Saved data entries ::

-=-=-

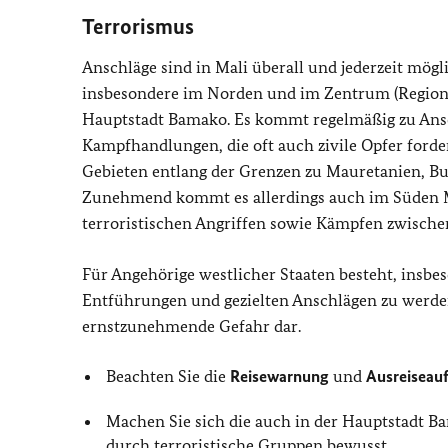
Terrorismus
Anschläge sind in Mali überall und jederzeit mögl
insbesondere im Norden und im Zentrum (Region 
Hauptstadt Bamako. Es kommt regelmäßig zu Ansch
Kampfhandlungen, die oft auch zivile Opfer forde
Gebieten entlang der Grenzen zu Mauretanien, Bur
Zunehmend kommt es allerdings auch im Süden Ma
terroristischen Angriffen sowie Kämpfen zwische
Für Angehörige westlicher Staaten besteht, insb
Entführungen und gezielten Anschlägen zu werde
ernstzunehmende Gefahr dar.
Beachten Sie die
Reisewarnung
und
Ausreiseau
Machen Sie sich die auch in der Hauptstadt 
durch terroristische Gruppen bewusst.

-=-=-

Task instructions :: Update the data by changing every "Hauptstadt" to "Metropole" and keeping everything else the same. Leave the pictures out of your answer.

Answer to the problem ::
Terrorismus
Anschläge sind in Mali überall und jederzeit mögl
insbesondere im Norden und im Zentrum (Region 
Metropole Bamako. Es kommt regelmäßig zu Ansch
Kampfhandlungen, die oft auch zivile Opfer forde
Gebieten entlang der Grenzen zu Mauretanien, Bur
Zunehmend kommt es allerdings auch im Süden Ma
terroristischen Angriffen sowie Kämpfen zwische
Für Angehörige westlicher Staaten besteht, insb
Entführungen und gezielten Anschlägen zu werde
ernstzunehmende Gefahr dar.
Beachten Sie die
Reisewarnung
und
Ausreiseau
Machen Sie sich die auch in der Metropole 
durch terroristische Gruppen bewusst.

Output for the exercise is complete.